Musselman had a giant smile amid his players as they sang the fight song among screaming cheerleaders. One of many things Musselman has tried to implement is a home environment fun enough to bring people out — a pregame routine and streamers after victories are among the new features — and wins like this in front of a packed house will only help.

“It gives you goosebumps, and the enthusiasm among the student body was off the chart. They were humongous for us,” Musselman said. “You could tell we had an extra step even at the 6 o’clock mark when we went to warmup.”

As much as the Rebels have themselves to blame for another close Mountain West loss, UNR stepped up and made the plays that UNLV didn’t. After settling for a lot of jump shots in the first half, the Wolf Pack went small and started attacking the rim over and over.
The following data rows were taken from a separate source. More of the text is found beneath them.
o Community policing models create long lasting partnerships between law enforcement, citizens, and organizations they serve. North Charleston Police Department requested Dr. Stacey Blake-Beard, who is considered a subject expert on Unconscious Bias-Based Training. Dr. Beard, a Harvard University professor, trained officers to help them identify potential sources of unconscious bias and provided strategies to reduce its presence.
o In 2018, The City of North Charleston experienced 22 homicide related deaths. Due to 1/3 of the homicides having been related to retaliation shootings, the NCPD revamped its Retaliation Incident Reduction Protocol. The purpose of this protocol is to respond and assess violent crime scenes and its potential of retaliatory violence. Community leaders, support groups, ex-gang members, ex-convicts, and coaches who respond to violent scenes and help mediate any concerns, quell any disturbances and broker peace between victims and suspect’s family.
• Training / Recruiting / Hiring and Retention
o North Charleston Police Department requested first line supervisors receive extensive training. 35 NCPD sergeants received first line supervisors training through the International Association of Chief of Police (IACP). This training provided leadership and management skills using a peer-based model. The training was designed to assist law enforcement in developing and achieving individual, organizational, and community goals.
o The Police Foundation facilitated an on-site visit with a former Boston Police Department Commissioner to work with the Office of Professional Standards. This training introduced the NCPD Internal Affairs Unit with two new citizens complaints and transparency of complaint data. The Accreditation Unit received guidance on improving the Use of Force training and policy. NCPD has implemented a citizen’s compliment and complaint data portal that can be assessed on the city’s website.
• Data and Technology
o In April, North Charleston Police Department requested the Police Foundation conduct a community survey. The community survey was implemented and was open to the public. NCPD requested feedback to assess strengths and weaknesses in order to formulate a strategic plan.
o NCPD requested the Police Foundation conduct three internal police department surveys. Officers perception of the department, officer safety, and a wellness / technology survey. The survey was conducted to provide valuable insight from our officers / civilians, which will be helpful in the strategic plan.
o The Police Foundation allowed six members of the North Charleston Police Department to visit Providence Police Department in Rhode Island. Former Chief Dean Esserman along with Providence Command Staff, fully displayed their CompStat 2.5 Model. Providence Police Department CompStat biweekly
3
“We just wanted to keep going at (Zimmerman),” Coleman said. “We’re a tough-minded group.”

It’s back to reality for Simon and the Rebels, who have league leaders San Diego State and Boise State coming to town this week. In three conference victories the average margin was 20 points and in four losses it has been two, each defeat featuring a dozen ways it could have been different if only UNLV had stepped up.

“We’ve got to put the time in,” Simon said. “When you go backwards a little bit in a lot of areas, that’s just what you’ve got to do.”